■ **Dane źródłowe**:
□ □ □ □

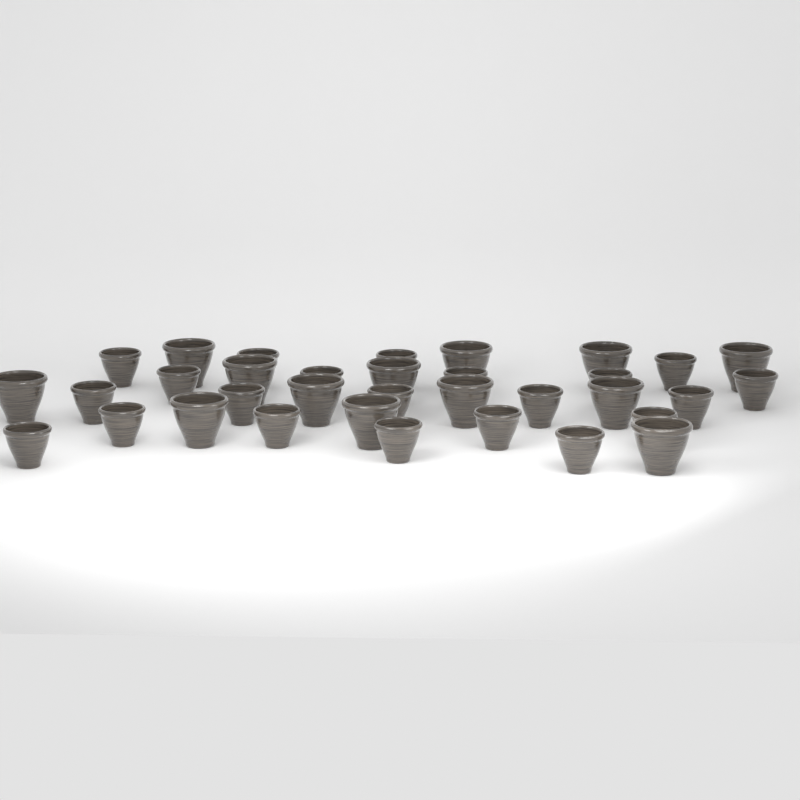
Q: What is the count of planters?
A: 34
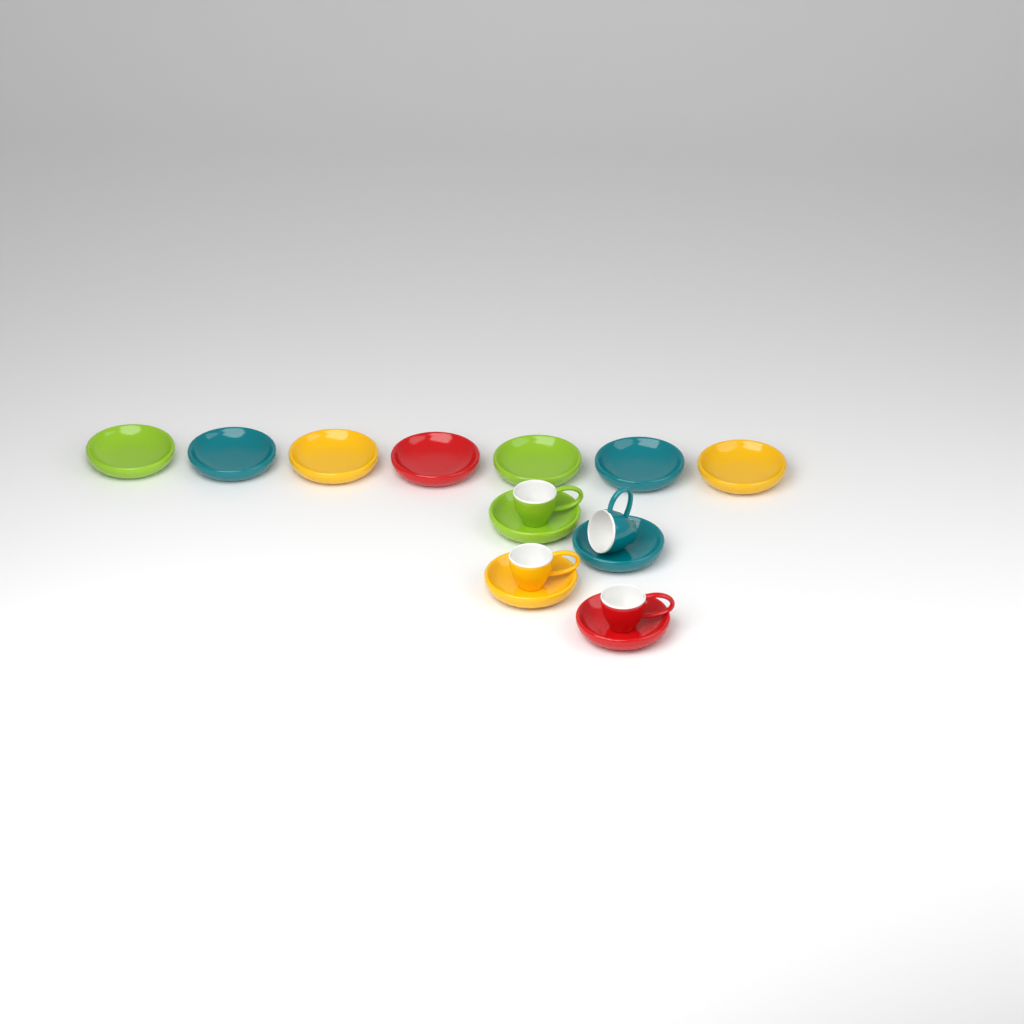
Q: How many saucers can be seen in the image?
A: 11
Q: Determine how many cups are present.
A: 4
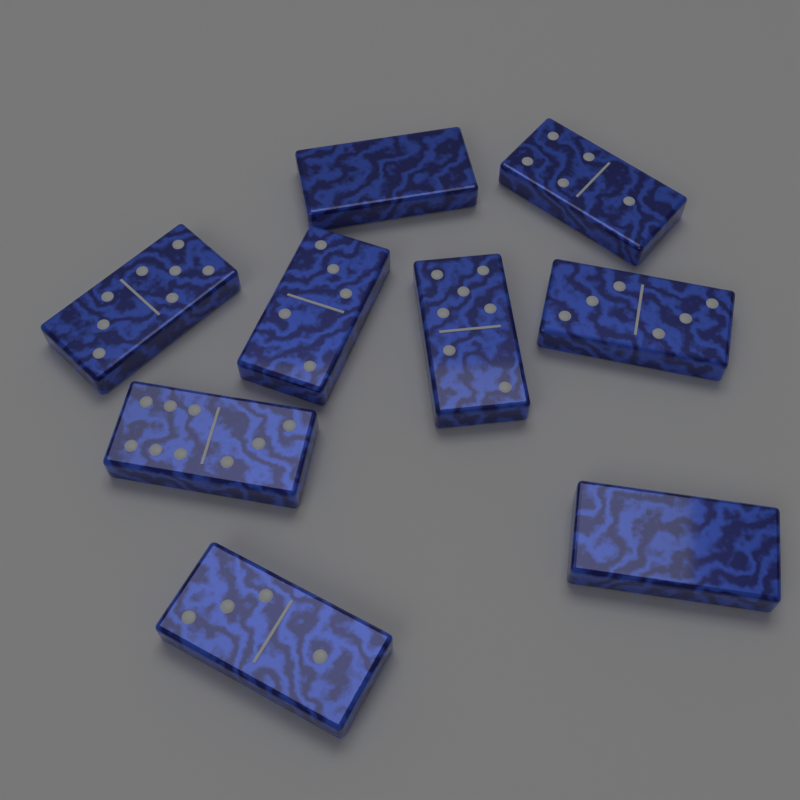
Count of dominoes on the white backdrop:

□ □ □ □

■ **Cel ćwiczenia**: Skopiuj wszystkie pozycje powyżej dokładnie w tej samej postaci, ale bez obrazków.

■ **Pełna odpowiedź**:
Q: What is the count of planters?
A: 34
Q: How many saucers can be seen in the image?
A: 11
Q: Determine how many cups are present.
A: 4
Count of dominoes on the white backdrop:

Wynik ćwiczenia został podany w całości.